§ **Selected passage**
......
BRUCE D. BLACK, Senior District Judge.

THIS MATTER comes before the Court on Plaintiff's Supplemental Brief in Support of Motion for Summary Judgment (Doc. 92), Defendant's Motion for Leave to File Amended Answer (Doc. 97), Plaintiff's Second Supplemental Brief in Support of Motion for Summary Judgment (Doc. 134), and Plaintiff's Motion to Strike Unsupported Valuation of Real Property by Defense Counsel and to Strike Expert Report (Doc. 116). Having reviewed the pleadings, the governing authority and being otherwise fully informed, the Court finds that Plaintiff's Motion for Summary Judgment is not well-taken and will be denied, Defendants' Motion to Amend is well-taken and will be granted, and Plaintiff's Motion to Strike will be denied as moot.

I. Background

A. Factual and Procedural Background

Jimmie W. Davis ("Plaintiff") filed this breach of contract action, individually and as trustee of the Jimmie W. Davis Revocable Trust ("the Trust"), to recover on two promissory notes ("Notes") executed by Defendant St. Anselm Exploration Company ("St. Anselm") and personally guaranteed by Defendants Anna Wells ("Wells") and Mark Palmer ("Palmer'). See Amended Complaint (Doc. 16). St. Anselm, Wells, and Palmer (collectively, "the Defendants") have admitted that St. Anselm breached the terms of both Notes, and that each Defendant is jointly and severally liable for the principal, interest, and cost of collection on both Notes. See Defendants' Answer to Amended Complaint (Doc. 18) at 5-6, ¶¶ 25-26.

On February 3, 2011, Magistrate Judge William P. Lynch entered a Stipulated Order Staying Proceedings. Doc. 20. On February 16, 2011, Plaintiff filed a Motion for Judgment on the Pleadings. Doc. 23. On March 2, 2011, Defendants responded that Plaintiff may have misrepresented that the Trust was an "accredited investor" under 17 C.F.R. § 230.501, and that St. Anselm only issued promissory notes to accredited investors so that it could be exempt from registration under federal and state securities laws.1 Doc. 26 at 5. Federal securities laws provide that a trust must have "total assets in excess of $5,000,000" to be an accredited investor. 17 C.F.R. § 230.501(a)(7). Defendants requested discovery to determine whether Plaintiff "made a material misrepresentation [as to the net worth of the Trust] to induce Defendants to execute the [Notes] and breached certain warranties in the Subscription Agreement." Id. Defendants further alleged that despite Plaintiff's sworn statements on two separate purchaser questionnaires and subscription agreements (collectively, the "Subscription Booklets") that the Trust was an accredited investor, with the requisite $5,000,000 in assets, Plaintiff was unable to demonstrate that the Trust had such net worth. Id. at 5-7.
......
§ **Dataset records**
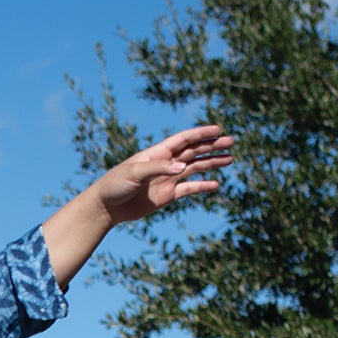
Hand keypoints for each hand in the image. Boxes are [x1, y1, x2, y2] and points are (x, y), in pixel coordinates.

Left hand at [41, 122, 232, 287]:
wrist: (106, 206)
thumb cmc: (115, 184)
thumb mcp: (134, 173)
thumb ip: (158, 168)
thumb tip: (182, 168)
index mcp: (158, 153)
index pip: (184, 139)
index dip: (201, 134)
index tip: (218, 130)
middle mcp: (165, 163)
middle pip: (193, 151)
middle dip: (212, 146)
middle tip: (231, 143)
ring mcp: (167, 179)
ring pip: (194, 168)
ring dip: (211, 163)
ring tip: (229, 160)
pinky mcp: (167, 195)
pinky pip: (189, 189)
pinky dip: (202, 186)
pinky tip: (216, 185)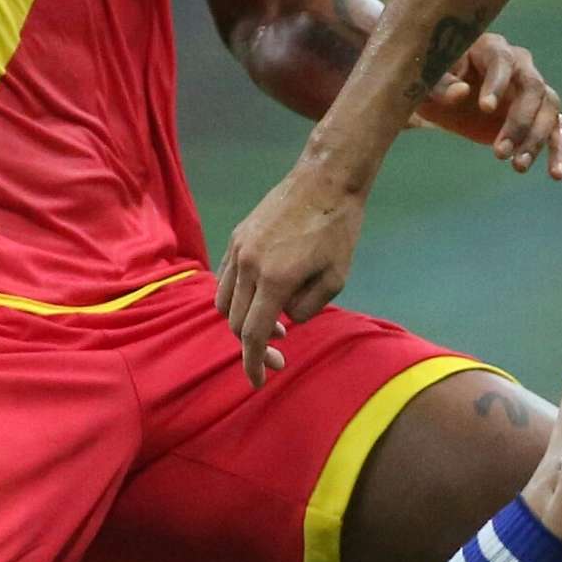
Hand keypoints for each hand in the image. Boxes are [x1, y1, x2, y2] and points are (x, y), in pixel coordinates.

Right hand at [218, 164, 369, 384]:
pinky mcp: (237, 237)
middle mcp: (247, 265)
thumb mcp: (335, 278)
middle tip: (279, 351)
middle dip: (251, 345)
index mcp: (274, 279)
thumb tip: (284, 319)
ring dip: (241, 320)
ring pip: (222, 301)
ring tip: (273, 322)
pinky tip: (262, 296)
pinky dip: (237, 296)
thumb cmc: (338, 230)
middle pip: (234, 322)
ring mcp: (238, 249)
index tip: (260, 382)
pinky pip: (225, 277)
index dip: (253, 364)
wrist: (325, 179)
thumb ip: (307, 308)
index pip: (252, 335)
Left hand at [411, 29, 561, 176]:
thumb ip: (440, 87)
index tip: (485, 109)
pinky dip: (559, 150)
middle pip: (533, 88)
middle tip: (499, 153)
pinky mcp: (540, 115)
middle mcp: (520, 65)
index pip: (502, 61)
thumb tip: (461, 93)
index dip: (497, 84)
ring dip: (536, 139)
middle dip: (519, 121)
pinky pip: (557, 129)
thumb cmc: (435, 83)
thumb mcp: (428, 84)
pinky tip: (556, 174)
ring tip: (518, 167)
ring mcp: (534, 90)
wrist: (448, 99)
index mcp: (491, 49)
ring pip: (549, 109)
......
Write what comes next in the court opinion on the promissory notes dispute, starting right after its final sentence. The records have nothing to do with the court opinion.

§ **Answer**
Relying on SEC No-Action Letters, Plaintiff responded that because he was the only grantor of the Trust and had a net worth in excess of $1,000,000, the Trust was accredited and discovery was unnecessary. Doc. 77 at 9. Federal securities laws provide that "any natural person" is an accredited investor if his "individual net worth, or joint net worth with that person's spouse, at the time of purchase exceeds $1,000,000 . . ." 17 C.F.R. § 230.501(a)(5). The Magistrate Judge permitted discovery because Plaintiff had not provided admissible evidence as to either his net worth or that of the Trust, adding that although SEC no-action letters may have persuasive value, they are not binding on federal courts. Id. at 10. The Magistrate Judge also rejected Plaintiff's assertion that he did not represent that the Trust had more than $5,000,000 in assets in the Subscription Booklet. Doc. 77 at 11. The Magistrate Judge noted that while Plaintiff represented the net worth of the Trust to be more than $1,000,000 in assets, "he also indicated that the Trust was an accredited investor due to net worth, which is what Defendants allege might be a misrepresentation." Id. at 11.

Thus, on July 8, 2011, the Magistrate Judge converted Plaintiff's Motion for Judgment on the Pleadings into a Motion for Summary Judgment and held it in abeyance to allow Defendant limited discovery regarding "whether the Trust met the definition of an "`accredited investor' when Davis completed the Subscription Booklet" and to allow Plaintiff to "conduct narrow discovery into the Defendants' assertions that St. Anselm issued promissory notes only to accredited investors and would not have issued notes to the Trust if it had known that the Trust was not accredited." Doc. 77 at 8, 13, 16-17.

Plaintiff filed his Supplemental Brief in Support of Motion for Summary Judgment, and Defendants responded that Plaintiff failed to provide the requested discovery. On June 29, 2012, Judge Lynch partially granted the Defendants' Motion to Compel, ordering production of discovery and permitting supplemental briefing. See Order (Doc. 132). Plaintiff subsequently filed his Second Supplemental Brief in Support of Motion for Summary Judgment.

B. Statutory and Regulatory Background

The Securities Act of 1933 regulates public offerings of securities, prohibiting offers and sales of securities which are not registered with the Securities and Exchange Commission (the "SEC") unless exempted from registration in accordance with the Act. Under SEC Regulation D, 17 C.F.R. §§ 230.501-230.508, the term "accredited investor" refers to a specific category of individuals or entities that may purchase unregistered securities. "Regulation D promulgated by the SEC provides a `safe harbor' from the registration provisions of Section 5 of the 1933 Act." 17 C.F.R. § 230.500-506. Section 230.501(a) defines the term "accredited investor" to include the following categories of investors:

(5) Any natural person whose individual net worth, or joint net worth with that person's spouse, at the time of his purchase exceeds $1,000,000; (7) Any trust, with total assets in excess of $5,000,000, not formed for the specific purpose of acquiring the securities offered, whose purchase is directed by a sophisticated person as described in Rule 506(b)(2)(ii); and (8) Any entity in which all of the equity owners are accredited investors.

17 C.F.R. § 230.500.1(a).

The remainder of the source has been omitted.